Михаэль говорил совсем серьезно. Андреас верил, что хорошо исполнил порученное, но все же чуть боялся, вдруг не понравится заказчику. Снова присев на скамью, мальчик рассеянно следил за работой остальных. Он с нетерпением ожидал прихода заказчика. Сейчас оценят его первую работу. А после Михаэль даст ему новую, и хорошо бы посложнее прежней…
Андреас как-то упустил этот момент, и вот покупатель серебряной уксусницы уже стоял в мастерской. Это был высокий, худощавый, но видно, что довольно сильный и крепкий парень. Смотрел он прямо и жестоко. Голова его была непокрыта, длинные светлые волосы связаны золоченым шнуром на затылке, падают конским хвостом чуть ниже плеч. Одет он был пестро и щегольски, в золоченом панцире; штаны поверх ярких чулок — пышные пестрые и короткие, и такие же рукава. К поясу, украшенному серебряными пряжками-кольцами, привешен был красивый кожаный с пестрыми нашивками кошель. И, кажется, еще никогда прежде Андреас не видел на человеке столько оружия — кинжал в ножнах, и самострел и колчан за плечом…
Этот человек не сказал, кажется, ничего грубого, но Андреас чутко уловил, что начало происходить со всеми в мастерской. Все как-то насторожились, будто ежи, прячущие свои колючки, потому что выставлять эти колючки наружу почему-то нельзя. Вся присогнутая над столешницей фигура старого Зевула дышала странной угрюмой ненавистью. И подросткам, Бэру и Маркусу, это состояние взрослых передалось, чувствовалось; хотя они, должно быть, и сами не осознавали четко, почему восприняли это состояние. Андреас чувствовал, что и ему самому это общее состояние как-то передается, хотя в то же время ощущал, что он здесь вроде бы и ни при чем. Андреас быстро глянул на Михаэля и увидел, что хозяин мастерской изо всех сил старается не поддаться этому общему состоянию затаенного панического страха и жгучей ненависти. Андреас невольно потянулся к нему, ища защиты в его сдержанности.

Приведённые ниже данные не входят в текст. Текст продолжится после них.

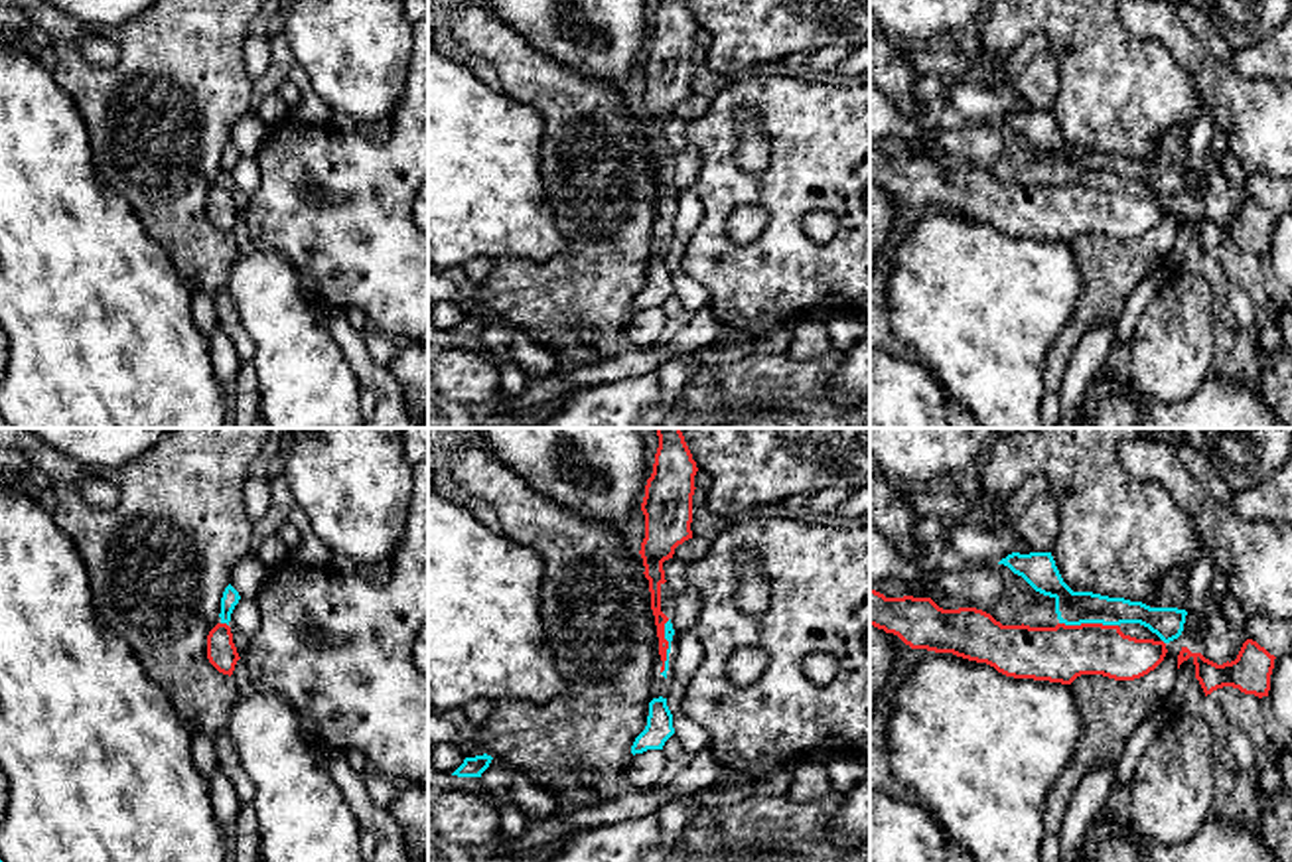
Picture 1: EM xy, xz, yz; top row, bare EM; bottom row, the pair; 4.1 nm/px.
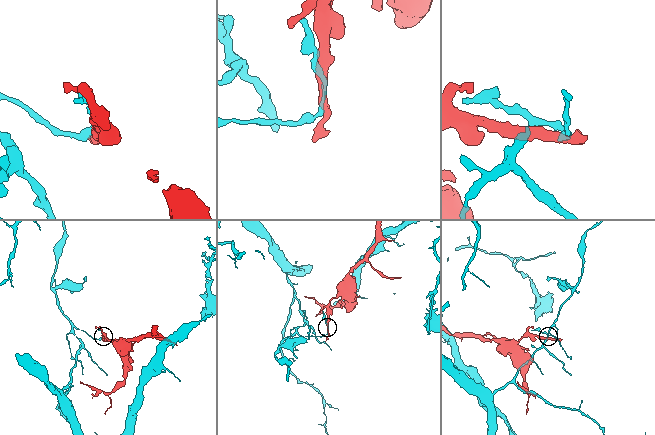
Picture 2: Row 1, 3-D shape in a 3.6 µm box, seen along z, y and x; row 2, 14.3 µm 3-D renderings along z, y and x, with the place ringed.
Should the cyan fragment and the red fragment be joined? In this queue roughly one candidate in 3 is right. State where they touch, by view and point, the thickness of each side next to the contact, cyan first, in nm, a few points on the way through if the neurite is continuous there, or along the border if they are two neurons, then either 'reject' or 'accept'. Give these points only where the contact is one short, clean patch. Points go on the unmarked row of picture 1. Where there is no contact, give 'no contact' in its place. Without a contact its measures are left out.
contact yz (1089, 180); calibres 140 and 240 nm; border yz (1060, 180), (1117, 184); reject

— Готово? — сухо бросил парень.
— Вот, — Михаэль спокойно выложил на стол золотые серьги кольцами.
Заказчик слегка подкинул их на ладони.
— И вот это, — Михаэль поставил перед ним серебряную уксусницу.
Парень чуть оживился, пугающее в нем как бы чуть стушевалось.
— О-о! — протянул он баском. — Блестит, как солнце!
— Его работа, — Михаэль сдержанно кивнул на Андреаса.
Парень посмотрел на Андреаса и улыбнулся. Улыбка не была злой, но в ней было какое-то оскорбительное презрение. Андреас почувствовал, что и его самого начинает сильно охватывать этот острый страх, перемешанный с неприязнью. Это было неприятно, хотелось это стряхнуть с себя, но оно было словно опутывающее и липкое…
Парень расплатился с Михаэлем золотыми монетами, открыто и дерзко вытряхнув их из кошеля. Затем снова бросил взгляд на Андреаса. Казалось, он что-то пытается связать с этим мальчиком, но сразу не получается, а много думать об этом — неохота. Парень быстро опустил пальцы в еще раскрытый кошель, вынул золотую монету и кинул на стол прямо перед мальчиком. Андреас и сам удивился, почему не радуется, почему не решается сразу взять монету; только низко опустил голову.
— Это его первая работа, — сказал Михаэль.
И спокойные доброжелательные слова почему-то прозвучали, как заискивание какое-то.
— Доволен, Дитер? — теперь Михаэль стоял перед заказчиком. Они остановились друг против друга. Чувствовалось: хозяину мастерской хочется, чтобы этот человек поскорее ушел. Уже едва сдерживается, пытаясь не поддаться панической ненависти и столь же яростному паническому страху…
И вдруг Андреас мгновенным проблеском понял ясно, что еще мгновение — и Дитер все поймет! И тогда останется здесь издевательски — подольше; и его презрительная ненависть вооруженного будет пострашнее бессильной озлобленности безоружных.